Verum ensures an appropriate level of security to protect your personal information, including protection against unauthorised disclosure or unlawful processing and against accidental or intentional loss, destruction or damage.

​

We employ up to date technologies and systems to protect your personal information from unauthorised disclosure or damage or misuse. We also ensure that our staff receive regulation training about information security and data protection.

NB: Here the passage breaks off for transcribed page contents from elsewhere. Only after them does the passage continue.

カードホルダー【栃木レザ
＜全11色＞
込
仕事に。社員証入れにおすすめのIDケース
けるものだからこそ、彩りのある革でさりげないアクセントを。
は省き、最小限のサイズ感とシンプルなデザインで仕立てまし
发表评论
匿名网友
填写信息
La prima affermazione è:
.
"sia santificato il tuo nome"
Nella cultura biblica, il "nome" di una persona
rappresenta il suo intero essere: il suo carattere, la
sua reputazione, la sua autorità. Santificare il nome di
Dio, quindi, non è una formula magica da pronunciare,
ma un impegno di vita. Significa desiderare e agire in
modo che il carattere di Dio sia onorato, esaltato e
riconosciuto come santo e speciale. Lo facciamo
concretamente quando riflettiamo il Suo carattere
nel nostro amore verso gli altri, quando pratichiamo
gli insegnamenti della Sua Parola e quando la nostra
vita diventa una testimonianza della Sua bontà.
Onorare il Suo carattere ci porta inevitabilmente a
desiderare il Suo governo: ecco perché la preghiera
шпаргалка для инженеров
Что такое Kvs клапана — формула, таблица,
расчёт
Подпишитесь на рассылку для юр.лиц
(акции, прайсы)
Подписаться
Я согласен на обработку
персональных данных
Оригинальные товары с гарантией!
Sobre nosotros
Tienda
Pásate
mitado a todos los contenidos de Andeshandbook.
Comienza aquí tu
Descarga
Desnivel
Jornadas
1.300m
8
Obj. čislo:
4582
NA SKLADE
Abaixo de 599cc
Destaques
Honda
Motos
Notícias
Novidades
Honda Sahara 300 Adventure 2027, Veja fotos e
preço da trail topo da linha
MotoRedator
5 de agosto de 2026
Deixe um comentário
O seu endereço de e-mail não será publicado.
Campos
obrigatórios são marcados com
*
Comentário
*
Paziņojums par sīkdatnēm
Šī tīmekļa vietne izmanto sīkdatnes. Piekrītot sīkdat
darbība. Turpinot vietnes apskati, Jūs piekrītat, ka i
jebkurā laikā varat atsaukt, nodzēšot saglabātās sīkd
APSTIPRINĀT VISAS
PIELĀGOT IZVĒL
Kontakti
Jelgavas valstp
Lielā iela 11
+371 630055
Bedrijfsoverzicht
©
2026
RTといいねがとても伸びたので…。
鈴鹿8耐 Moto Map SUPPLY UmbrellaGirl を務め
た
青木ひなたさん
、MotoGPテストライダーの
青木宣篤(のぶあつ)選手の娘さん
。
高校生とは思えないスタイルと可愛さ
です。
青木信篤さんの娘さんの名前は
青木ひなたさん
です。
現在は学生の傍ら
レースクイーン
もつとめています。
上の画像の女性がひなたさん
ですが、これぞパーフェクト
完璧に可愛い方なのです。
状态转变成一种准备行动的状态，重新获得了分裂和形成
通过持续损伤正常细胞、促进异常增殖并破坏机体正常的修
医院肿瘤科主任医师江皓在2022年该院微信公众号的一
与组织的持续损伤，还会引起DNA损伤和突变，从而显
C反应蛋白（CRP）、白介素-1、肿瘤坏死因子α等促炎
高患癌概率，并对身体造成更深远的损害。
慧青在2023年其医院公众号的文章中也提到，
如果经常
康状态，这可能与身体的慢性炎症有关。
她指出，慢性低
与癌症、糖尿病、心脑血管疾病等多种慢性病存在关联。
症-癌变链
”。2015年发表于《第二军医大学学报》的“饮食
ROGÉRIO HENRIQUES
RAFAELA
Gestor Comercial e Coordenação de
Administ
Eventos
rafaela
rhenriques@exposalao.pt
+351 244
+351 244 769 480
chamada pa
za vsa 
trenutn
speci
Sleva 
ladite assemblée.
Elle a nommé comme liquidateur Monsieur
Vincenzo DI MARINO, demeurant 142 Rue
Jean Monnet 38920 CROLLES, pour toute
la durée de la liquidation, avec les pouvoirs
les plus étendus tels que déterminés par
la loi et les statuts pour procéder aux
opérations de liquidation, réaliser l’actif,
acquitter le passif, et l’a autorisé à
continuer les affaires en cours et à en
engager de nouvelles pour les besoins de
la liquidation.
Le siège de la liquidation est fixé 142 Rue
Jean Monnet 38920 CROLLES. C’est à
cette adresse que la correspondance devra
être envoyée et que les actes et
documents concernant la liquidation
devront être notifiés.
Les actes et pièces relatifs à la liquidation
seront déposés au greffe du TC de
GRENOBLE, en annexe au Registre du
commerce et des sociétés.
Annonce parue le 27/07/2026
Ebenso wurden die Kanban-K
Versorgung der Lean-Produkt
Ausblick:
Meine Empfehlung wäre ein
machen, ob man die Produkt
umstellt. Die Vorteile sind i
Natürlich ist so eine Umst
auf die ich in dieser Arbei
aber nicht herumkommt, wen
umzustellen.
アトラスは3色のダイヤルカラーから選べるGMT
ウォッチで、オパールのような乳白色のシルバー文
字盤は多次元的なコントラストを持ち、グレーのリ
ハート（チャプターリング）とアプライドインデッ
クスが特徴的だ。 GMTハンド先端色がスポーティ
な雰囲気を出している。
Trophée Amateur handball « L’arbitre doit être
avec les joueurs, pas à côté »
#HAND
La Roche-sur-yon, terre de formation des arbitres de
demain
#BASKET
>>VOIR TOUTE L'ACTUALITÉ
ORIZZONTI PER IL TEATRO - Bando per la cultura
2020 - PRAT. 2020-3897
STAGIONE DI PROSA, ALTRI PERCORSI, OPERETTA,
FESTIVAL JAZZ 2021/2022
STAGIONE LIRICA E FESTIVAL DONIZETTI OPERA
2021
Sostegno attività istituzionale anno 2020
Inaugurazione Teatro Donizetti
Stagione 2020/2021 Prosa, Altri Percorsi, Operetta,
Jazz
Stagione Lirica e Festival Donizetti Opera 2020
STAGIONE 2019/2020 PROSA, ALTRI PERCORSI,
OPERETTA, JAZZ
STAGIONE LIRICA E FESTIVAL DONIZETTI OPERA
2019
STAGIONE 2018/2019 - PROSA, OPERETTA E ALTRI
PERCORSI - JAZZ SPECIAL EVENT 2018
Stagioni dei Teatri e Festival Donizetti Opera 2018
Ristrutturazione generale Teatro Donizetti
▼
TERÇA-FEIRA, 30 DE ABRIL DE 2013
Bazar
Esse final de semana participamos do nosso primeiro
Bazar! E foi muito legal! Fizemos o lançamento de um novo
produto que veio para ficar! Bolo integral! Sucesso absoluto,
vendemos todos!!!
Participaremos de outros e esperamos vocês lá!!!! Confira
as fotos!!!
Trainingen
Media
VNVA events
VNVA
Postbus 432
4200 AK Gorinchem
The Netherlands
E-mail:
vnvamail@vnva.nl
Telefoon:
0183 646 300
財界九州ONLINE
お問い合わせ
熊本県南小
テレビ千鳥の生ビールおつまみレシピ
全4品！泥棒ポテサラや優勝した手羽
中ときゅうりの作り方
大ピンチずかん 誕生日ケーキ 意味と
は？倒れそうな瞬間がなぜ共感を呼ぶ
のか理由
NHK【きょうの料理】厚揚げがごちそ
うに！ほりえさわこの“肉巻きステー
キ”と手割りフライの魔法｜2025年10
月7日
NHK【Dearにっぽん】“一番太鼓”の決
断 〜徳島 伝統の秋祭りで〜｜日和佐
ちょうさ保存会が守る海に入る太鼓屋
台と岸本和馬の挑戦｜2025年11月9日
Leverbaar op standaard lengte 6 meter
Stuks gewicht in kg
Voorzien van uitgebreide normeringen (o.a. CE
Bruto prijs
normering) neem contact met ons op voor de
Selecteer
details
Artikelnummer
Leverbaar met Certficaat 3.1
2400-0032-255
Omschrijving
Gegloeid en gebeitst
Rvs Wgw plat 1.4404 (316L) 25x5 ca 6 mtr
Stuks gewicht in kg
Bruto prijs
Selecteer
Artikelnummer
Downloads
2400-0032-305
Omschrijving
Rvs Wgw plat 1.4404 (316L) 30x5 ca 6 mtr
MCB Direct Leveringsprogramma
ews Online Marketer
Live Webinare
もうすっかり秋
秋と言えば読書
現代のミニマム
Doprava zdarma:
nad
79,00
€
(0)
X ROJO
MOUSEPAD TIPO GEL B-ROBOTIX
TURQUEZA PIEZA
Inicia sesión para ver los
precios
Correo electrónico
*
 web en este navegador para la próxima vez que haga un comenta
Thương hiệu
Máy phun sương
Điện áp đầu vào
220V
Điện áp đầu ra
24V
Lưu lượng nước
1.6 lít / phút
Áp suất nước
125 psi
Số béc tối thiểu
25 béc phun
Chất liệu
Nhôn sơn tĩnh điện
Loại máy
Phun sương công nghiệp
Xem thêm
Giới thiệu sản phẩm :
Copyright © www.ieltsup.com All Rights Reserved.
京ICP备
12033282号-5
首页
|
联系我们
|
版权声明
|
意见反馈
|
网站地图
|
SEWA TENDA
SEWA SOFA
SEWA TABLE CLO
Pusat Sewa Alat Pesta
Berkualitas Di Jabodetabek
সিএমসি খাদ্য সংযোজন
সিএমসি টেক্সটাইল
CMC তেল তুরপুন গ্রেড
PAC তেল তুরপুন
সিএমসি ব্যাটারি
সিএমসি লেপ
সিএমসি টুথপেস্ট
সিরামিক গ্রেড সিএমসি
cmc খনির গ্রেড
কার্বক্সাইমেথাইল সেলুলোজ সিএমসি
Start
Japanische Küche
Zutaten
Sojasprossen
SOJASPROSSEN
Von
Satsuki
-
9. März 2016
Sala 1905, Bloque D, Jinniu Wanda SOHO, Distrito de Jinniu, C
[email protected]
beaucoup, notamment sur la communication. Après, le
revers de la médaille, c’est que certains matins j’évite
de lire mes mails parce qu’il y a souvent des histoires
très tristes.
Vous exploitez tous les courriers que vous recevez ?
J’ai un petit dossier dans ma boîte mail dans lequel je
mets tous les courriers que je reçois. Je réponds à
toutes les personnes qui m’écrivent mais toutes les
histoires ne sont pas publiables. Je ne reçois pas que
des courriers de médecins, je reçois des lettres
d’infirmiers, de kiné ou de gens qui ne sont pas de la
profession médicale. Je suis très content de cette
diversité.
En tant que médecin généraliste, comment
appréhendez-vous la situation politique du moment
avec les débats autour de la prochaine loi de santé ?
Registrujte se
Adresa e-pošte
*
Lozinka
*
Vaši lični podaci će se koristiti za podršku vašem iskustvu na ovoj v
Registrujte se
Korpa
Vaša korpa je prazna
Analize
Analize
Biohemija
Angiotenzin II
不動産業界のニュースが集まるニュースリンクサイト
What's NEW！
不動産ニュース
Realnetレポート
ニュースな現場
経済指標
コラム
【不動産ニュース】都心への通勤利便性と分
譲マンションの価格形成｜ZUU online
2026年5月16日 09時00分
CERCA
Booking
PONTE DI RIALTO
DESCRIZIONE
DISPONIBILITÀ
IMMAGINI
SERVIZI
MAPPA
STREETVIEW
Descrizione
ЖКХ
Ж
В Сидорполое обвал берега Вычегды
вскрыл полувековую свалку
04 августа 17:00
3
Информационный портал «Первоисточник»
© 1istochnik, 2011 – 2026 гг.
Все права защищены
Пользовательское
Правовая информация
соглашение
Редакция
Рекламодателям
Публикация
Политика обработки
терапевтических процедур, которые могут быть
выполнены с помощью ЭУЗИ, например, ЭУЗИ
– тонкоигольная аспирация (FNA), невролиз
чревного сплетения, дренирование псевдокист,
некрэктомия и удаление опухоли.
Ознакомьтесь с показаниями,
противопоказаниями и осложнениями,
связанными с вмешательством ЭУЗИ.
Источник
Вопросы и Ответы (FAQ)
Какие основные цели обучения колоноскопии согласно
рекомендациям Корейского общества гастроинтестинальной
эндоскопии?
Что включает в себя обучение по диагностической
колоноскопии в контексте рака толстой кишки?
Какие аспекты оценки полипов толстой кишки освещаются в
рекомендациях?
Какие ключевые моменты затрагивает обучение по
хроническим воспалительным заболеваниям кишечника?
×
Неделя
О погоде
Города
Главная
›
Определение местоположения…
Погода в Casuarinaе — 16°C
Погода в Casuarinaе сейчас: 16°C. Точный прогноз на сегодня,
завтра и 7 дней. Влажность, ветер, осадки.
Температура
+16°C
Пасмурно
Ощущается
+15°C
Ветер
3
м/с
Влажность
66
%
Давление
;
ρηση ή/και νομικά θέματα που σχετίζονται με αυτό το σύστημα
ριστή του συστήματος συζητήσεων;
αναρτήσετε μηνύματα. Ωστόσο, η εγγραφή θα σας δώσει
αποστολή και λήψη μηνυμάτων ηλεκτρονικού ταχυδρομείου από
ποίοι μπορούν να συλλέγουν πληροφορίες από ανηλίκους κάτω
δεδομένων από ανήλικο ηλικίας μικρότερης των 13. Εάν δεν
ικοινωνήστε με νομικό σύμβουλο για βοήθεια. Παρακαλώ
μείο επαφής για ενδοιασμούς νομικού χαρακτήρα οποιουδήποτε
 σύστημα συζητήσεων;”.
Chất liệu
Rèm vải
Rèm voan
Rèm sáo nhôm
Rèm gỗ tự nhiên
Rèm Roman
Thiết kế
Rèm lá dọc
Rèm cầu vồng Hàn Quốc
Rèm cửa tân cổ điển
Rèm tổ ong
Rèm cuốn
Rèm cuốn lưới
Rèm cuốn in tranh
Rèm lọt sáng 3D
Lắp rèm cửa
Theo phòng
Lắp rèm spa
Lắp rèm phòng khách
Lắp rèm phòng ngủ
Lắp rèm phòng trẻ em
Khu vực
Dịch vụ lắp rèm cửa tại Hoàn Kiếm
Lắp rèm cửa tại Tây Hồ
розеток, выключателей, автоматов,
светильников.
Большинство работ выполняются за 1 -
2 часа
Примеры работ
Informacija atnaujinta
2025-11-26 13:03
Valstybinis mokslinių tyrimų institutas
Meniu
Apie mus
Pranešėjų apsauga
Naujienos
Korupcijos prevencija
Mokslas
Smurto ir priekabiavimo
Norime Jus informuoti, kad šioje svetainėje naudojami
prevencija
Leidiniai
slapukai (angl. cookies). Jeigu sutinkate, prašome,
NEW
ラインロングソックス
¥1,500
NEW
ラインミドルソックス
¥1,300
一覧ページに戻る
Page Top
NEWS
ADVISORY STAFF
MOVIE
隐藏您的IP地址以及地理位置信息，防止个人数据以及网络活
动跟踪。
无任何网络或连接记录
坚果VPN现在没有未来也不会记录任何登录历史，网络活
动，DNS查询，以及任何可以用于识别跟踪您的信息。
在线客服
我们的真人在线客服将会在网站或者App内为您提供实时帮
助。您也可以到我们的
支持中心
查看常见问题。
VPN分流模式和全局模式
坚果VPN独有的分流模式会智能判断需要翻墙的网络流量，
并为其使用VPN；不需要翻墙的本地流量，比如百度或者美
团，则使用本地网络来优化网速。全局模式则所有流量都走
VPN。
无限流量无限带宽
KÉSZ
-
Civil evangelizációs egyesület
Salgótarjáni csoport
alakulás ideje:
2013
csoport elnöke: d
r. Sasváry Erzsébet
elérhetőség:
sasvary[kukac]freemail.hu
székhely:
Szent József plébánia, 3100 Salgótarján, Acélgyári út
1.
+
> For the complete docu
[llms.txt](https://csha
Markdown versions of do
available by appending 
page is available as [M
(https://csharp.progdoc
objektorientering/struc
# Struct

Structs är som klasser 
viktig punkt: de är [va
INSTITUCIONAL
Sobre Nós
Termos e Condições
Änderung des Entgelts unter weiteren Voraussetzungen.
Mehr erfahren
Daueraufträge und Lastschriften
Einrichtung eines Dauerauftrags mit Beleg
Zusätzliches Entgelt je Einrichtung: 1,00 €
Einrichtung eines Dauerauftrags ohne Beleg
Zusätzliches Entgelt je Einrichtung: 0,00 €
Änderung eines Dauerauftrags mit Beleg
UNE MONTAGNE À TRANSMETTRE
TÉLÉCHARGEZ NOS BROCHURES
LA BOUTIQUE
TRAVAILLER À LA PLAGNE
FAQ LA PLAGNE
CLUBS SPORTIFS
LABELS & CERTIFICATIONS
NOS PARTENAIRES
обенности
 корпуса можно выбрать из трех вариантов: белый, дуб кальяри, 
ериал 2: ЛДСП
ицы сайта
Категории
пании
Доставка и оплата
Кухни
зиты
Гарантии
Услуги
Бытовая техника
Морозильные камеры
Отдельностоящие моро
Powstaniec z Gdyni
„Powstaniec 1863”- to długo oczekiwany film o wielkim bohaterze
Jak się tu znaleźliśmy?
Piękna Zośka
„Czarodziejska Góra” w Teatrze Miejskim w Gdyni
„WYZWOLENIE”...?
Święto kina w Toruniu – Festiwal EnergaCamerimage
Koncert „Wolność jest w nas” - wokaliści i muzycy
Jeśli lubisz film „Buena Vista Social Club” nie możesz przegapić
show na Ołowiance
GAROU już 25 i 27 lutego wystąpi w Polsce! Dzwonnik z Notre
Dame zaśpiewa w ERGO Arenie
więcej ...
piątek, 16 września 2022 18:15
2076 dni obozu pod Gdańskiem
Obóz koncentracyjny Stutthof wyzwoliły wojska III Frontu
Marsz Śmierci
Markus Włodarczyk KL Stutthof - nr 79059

We meet the ISO/IEC 27001:2017 standard for information security management systems.

​

We regularly review all our systems, policies and technologies to ensure that these continue to work effectively to protect your personal information.

​

How long will we keep your personal information?

​

We will keep your personal information for as long as is required for the purpose explained in this notice. When we no longer need it, we will archive your personal information, then after twelve (12) months, this will be deleted permanently. We may in certain circumstances need to hold your personal information for longer, for example in relation to a legal dispute or because of regulatory requirements.

​

Your rights in relation to your personal data

​

You have a number of rights under data protections laws. These are:

​

• to request access to your personal information.

​

• to request that your personal information is corrected if it is out of date, inaccurate or incomplete.

​

• to request that your personal information be deleted or removed from our records and systems.

​

• to make a complaint to the Information Commissioners Office. 

​

You also have the right to:

​

• withdraw your consent to the processing of your personal information (where we need your consent to process your personal information).

​

• object to or restrict the processing of your personal information (where we don’t need your consent to process your personal information).

​

• obtain an electronic file of your personal information or have it transferred to another data controller in limited circumstances.

​

How do I exercise my rights?

​

If you would like to make a request to access or correct your personal information, or to exercise any of your other rights, you can contact us at any time using the details set out in the Contact Us section of this website.

​

We will respond to any request received from you within 30 days from the day we receive your request.

​

Please note that some of your rights are restricted, and apply only in certain circumstances. For example, we may refuse to delete your personal information whilst we need it for a valid purpose, including to defend any potential legal claims. We will set out in our response our reasons if we are unable to meet your request.  To find out how to make a complaint to the Information Commissioner’s Office, see Contacting the Information Commissioner’s Office.

​

Contacting the Information Commissioner’s Office (ICO)

​

The ICO is the UK’s independent body set to uphold information rights. You can fine more about the ICO on their website here. The ICO can also be contacted by post, email and by phone.

​

Changes to this Privacy Notice

​

This privacy notice is current as at 3rd August 2021. We make changes from time to time and you should regularly check for updates.